즉, amino acid synthesis and interconversion (transamination)의 경로(pathway)에 속한 유전자들에 유전적 이상이 있는지 여부를 판단 또는 판별하여, 암의 존재 또는 부존재 여부나 암의 발병 정도를 진단할 수 있다.That is, it is possible to diagnose the presence or absence of cancer or the degree of cancer by judging or discriminating whether genetic abnormality exists in the genes belonging to the pathway of amino acid synthesis and interconversion (transamination).

도 2는 본 발명의 일 실시예에 따른 암 진단 장치(10)에서 이용되는, 유전자 마커 세트에 포함된 유전자 마커들을 나열한 표이다.2 is a table listing gene markers included in a genetic marker set used in the cancer diagnosis apparatus 10 according to an embodiment of the present invention.

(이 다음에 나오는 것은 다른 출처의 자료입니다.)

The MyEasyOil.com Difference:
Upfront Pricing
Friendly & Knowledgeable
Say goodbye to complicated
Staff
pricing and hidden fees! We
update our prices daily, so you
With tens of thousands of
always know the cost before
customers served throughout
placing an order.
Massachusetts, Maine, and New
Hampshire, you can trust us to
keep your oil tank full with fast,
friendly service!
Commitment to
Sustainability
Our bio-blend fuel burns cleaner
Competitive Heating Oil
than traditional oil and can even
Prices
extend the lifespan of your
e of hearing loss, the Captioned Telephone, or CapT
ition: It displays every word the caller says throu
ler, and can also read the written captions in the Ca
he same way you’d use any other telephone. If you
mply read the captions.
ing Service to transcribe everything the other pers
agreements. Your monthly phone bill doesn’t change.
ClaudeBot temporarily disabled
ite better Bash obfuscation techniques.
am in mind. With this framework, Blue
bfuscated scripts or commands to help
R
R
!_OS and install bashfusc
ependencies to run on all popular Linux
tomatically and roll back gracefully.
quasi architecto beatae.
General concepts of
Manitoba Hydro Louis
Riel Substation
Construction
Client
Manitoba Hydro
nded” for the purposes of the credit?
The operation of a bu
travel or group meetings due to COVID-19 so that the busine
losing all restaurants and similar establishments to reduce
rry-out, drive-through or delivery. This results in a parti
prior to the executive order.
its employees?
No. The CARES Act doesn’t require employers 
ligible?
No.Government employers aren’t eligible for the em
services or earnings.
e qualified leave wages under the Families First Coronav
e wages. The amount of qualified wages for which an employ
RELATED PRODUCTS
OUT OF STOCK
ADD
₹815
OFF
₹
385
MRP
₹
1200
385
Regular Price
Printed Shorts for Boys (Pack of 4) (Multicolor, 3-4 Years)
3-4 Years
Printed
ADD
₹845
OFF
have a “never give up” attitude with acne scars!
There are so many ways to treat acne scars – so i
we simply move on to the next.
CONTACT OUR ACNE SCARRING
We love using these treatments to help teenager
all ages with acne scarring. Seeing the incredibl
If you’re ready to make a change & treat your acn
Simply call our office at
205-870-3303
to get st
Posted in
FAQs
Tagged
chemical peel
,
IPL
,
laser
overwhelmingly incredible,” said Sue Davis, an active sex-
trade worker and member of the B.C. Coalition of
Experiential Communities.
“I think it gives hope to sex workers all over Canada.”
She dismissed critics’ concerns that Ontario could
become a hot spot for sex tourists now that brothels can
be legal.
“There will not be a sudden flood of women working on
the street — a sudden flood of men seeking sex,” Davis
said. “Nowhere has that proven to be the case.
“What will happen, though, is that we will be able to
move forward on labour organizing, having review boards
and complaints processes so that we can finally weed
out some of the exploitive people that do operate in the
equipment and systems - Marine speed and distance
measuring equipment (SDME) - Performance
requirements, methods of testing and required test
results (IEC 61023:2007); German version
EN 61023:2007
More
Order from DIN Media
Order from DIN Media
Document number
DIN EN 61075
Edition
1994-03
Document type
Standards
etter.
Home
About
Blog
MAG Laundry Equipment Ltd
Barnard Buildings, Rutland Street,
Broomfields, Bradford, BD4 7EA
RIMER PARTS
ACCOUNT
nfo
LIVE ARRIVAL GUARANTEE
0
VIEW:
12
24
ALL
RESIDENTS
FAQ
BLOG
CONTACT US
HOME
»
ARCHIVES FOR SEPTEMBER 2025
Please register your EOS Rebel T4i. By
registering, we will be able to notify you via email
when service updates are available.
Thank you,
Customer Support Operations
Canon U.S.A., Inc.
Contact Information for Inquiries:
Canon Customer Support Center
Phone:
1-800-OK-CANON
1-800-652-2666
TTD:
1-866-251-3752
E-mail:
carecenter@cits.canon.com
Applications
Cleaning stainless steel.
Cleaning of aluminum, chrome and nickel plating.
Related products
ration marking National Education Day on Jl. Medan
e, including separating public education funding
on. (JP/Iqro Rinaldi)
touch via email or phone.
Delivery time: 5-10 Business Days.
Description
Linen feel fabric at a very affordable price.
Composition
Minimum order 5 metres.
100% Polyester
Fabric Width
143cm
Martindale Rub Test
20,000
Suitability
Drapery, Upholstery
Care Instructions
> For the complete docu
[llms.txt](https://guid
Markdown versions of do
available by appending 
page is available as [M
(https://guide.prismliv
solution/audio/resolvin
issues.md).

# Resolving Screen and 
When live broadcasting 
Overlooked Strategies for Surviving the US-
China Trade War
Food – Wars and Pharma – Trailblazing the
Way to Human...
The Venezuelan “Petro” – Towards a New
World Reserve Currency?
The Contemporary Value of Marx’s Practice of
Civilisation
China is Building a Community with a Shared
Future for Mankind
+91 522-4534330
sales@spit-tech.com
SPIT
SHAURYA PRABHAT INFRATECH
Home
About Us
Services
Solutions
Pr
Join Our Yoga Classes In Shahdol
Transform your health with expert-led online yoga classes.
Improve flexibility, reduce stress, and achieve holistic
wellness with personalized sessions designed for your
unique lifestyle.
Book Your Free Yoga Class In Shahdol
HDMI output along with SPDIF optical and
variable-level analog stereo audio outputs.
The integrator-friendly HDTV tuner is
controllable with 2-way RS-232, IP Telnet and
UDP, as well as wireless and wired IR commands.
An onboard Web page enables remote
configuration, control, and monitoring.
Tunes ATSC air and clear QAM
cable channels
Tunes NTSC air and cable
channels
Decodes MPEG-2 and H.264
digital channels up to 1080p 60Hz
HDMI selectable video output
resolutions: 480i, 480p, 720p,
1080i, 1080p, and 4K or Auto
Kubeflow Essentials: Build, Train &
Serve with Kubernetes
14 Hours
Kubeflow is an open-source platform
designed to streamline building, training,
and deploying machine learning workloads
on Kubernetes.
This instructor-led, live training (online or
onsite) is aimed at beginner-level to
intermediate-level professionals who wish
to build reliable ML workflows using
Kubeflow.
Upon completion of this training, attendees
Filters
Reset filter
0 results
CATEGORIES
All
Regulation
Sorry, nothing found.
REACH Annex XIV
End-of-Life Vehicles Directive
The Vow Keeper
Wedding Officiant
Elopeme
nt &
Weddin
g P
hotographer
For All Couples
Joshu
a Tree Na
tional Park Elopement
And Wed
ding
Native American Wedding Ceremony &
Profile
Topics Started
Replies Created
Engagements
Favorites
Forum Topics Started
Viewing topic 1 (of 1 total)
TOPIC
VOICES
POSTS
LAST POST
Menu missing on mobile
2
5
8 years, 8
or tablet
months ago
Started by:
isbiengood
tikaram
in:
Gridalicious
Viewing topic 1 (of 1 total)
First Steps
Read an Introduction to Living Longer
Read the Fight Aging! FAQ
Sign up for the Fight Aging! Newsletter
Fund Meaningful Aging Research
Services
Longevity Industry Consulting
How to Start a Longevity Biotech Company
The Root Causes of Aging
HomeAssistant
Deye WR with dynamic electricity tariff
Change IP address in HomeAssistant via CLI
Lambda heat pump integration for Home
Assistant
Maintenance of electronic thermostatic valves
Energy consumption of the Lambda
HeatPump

도 2를 참고하면, 본 실시예에서 이용되는 유전자 마커 세트에는 PYCR1(pyrroline-5-carboxylate reductase 1), PHGDH(phosphoglycerate dehydrogenase), GLS2(glutaminase 2 (liver, mitochondrial)), GLS(glutaminase), GLUD1(glutamate dehydrogenase 1), GLUL(glutamate-ammonia ligase), GOT1(glutamic-oxaloacetic transaminase 1, soluble (aspartate aminotransferase 1)), GOT2(glutamic-oxaloacetic transaminase 2, mitochondrial (aspartate aminotransferase 2)), GPT(glutamic-pyruvate transaminase (alanine aminotransferase)), GPT2(glutamic pyruvate transaminase (alanine aminotransferase　2)), PSAT1(phosphoserine aminotransferase 1), ASNS(asparagine synthetase (glutamine-hydrolyzing)), OAT(ornithine aminotransferase), PSPH(phosphoserine phosphatase), ALDH18A1(aldehyde dehydrogenase 18 family, member A1) 및 CCBL1(cysteine conjugate-beta lyase, cytoplasmic)로 구성된 군으로부터 선택된 적어도 하나의 유전자 마커가 포함될 수 있다. 즉, 본 실시예에서 이용되는 유전자 마커 세트에는 위와 같은 16개의 유전자 마커들이 포함되거나, 또는 어느 1개 또는 그 이상의 유전자 마커가 포함될 수 있다. 앞서 설명한 바와 같이, 위와 같은 16개의 유전자 마커들은 amino acid synthesis and interconversion (transamination)의 경로(pathway)에 속한 유전자들에 해당된다.2, the set of genetic markers used in this embodiment includes pyrroline-5-carboxylate reductase 1, phosphoglycerate dehydrogenase (PHGDH), glutaminase 2 (liver, mitochondrial), GLS (glutaminase) glutamate dehydrogenase 1 (GLUT), glutamic-oxaloacetic transaminase 1 (GOT1), soluble aspartate aminotransferase 1 (GOT2), glutamic-oxaloacetic transaminase 2, mitochondrial (aspartate aminotransferase 2) (glutamic pyruvate transaminase), PSAT1 (phosphoserine aminotransferase 1), ASNS (asparagine synthetase (glutamine-hydrolyzing)), OAT (ornithine aminotransferase), PSPH (phosphoserine phosphatase), pyruvate transaminase (alanine aminotransferase) At least one gene marker selected from the group consisting of ALDH18A1 (aldehyde dehydrogenase 18 family member A1) and CCBL1 (cysteine conjugate-beta lyase, cytoplasmic). That is, the genetic marker set used in the present embodiment may include 16 gene markers as described above, or may include any one or more genetic markers. As described above, these 16 gene markers correspond to the genes belonging to the pathway of amino acid synthesis and interconversion (transamination).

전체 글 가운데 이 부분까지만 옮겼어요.